The government is clearly signalling a shift to high technology by announcing the following priorities areas for investment:
- Resources technology and critical minerals
- Food and beverages
- Medical products
- Recycling and clean energy
Support for the refundable component of the Research and Development Tax Incentive has been increased 5 percentage points from earlier proposals and the much feared $4 million cap that had been proposed on annual cash refunds won’t be implemented.
The R&D expenditure threshold has also increased from $100 million to $150 million (previously announced).
The budget retains the current level of support for Small and Medium-sized Enterprises (SME’s) providing certainty and investment confidence.
2020 Budget Secures Industry Wide Support
The budget has been welcomed by the Biotech, Pharma and Medtech industries, who had all submitted their policy priorities to the Government.
AusBiotech has stated that they believe the Research and Development Tax Incentive (RDTI), alongside support for medical manufacturing, will incentivise R&D and manufacturing growth.
Medicines Australia has welcomed the guaranteed funding commitment, worth at least $2.8 billion over 4 years, which will bring greater certainty for Australian patient access to new and innovative medicines.
An important point to note is that this guarantee removes the requirement for a cost offset for new medicine listings on the Pharmaceutical Benefits Scheme (PBS).
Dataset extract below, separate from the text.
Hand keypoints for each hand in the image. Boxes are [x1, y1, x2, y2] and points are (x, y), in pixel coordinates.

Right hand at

This will allow medicines to be listed for reimbursement faster, without the need to find additional savings from other parts of the health budget.
The Government has also committed to maintaining the transformation of health delivery seen with COVID-19, including home delivery of medicines, tele-health and digital reforms to the TGA.
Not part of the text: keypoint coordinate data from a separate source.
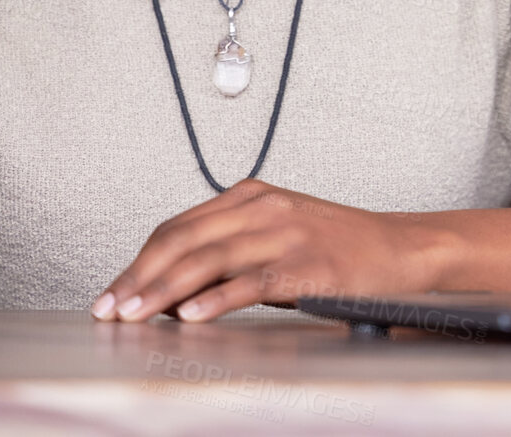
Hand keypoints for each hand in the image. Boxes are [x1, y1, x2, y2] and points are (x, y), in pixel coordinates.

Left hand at [92, 179, 448, 322]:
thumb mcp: (276, 231)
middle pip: (184, 240)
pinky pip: (252, 282)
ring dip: (164, 290)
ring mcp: (286, 233)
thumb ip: (229, 245)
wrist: (399, 250)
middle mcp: (263, 208)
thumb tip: (169, 283)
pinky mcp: (308, 264)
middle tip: (111, 308)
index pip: (177, 227)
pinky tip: (192, 315)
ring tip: (136, 314)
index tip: (112, 291)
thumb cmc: (337, 247)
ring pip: (210, 259)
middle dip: (140, 277)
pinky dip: (217, 298)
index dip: (139, 261)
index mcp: (250, 196)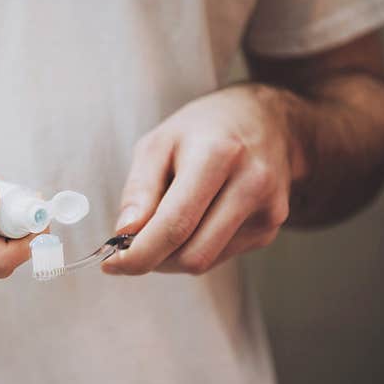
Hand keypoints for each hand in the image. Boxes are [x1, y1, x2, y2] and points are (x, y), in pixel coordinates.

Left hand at [102, 83, 297, 274]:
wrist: (265, 119)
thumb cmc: (203, 128)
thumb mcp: (158, 143)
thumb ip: (139, 189)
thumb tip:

An allocation of $12 million has been recommended for upgrading the TGA’s IT systems, which were developed in the late 1990s, and will ensure the TGA is in a position to track applications and be better placed to approve life-changing and lifesaving medical technology innovations.
Medical Technology Association of Australia (MTAA)
The Medical Technology Association of Australia (MTAA) has also praised the budget.
The budget includes $3.3 billion for the COVID National Medical Stockpile, which includes $9.2 million for increasing onshore mask manufacturing capability. MTAA made a recommendation that the government replenish and build the stockpile with a portion of locally manufactured essential items, which will ensure the industry cements its place in the ongoing provision of healthcare to Australians.
Medicines Australia CEO, Ms Elizabeth de Somer, summed up the budget well –
“This historic budget will bring substantial changes to the healthcare system, and Medicines Australia looks forward to working with the Government on implementing these essential reforms and contributing to Australia’s health led economic recovery”.